The college years are supposed to be the best years of our lives. The experience is new, it's exciting, it's an opportunity to be independent. You make all of these new friends, familiarize yourself with a new campus, and have so many fun things to do at any given moment. It's awesome.

For the most part.

I don't know about you, but in addition to having all of these wonderful experiences and opportunities in college so far, my mental health has also struggled quite a bit. The past few years have honestly been the hardest of my life. Aside from the curveballs life has thrown at me; family deaths, financial struggles, and just the everyday battles with depression and anxiety, college has really tacked on to those things.

It's added an immense amount of pressure and stress on me that I didn't have before. The classes are insanely difficult, even though I am a good student. Balancing a full time job and being a full time student is difficult. Handling more by myself has been an adjustment, since I'm away from my family. And don't even get me started on how much I miss my dogs!

I just want to note that this isn't a call for a pity party. I'm very blessed to be able to even go to school and I'm fortunate in so many aspects of my life. I'm just saying college and all that comes with it is very overwhelming and can be exhausting. And I know that at least for me, it's taken it toll on my mental health.

Life is hard pretty much all the time for different reasons for different people. This isn't at all to claim that your mental health can't suffer if you aren't in college. Not at all. Just simply that college provides its own reasons and situations that may affect us.

That's why it's so important to remember to make your mental health a priority while you're in college. It's so incredibly easy to push it to the side and let it get worse—trust me, I've done it.

There are so many resources and things you can do to not let college get in the way of you being the best version of you. The best advice I've ever gotten in regards to my mental health is this: It's okay to put yourself first, and it's okay to say no. If you don't want to go out this weekend even though you told your friends you would, that's okay. If they're truly your friends, they'll understand.

Making sure to take time for yourself is also absolutely crucial. Aside from doing the things you have to do, make sure you're doing things you want to do. For me, that's journaling and working out.

I do both of those things every single day for the most part. I love journaling because it helps me to get my thoughts out and helps me to make sense of them, which is a big deal for me because my mind is literally always racing. Working out is also a game changer. It just makes me feel so good. All my fellow Legally Blonde fans know how working out gives you endorphins! It's the best.

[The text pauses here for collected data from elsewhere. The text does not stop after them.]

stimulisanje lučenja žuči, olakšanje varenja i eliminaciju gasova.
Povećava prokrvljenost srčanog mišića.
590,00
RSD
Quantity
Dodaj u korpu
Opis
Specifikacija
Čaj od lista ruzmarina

Besides those things, it's also important to keep in mind that your campus more likely than not has resources available to you when it comes to mental health. At my university, there is a counseling center website students are able to go to where they are able to see the resources available to them. It's okay to ask for help. It's brave. Sometimes it's terrifying, but it's okay.

Whether you're a freshman or a senior, college can really take a toll on your mental health. People say they're the best years of your life, but that can only happen if you don't let your mental health worsen. Take time for yourself, do what makes you feel alive, remind yourself that you can say "no," and always get help if you need it.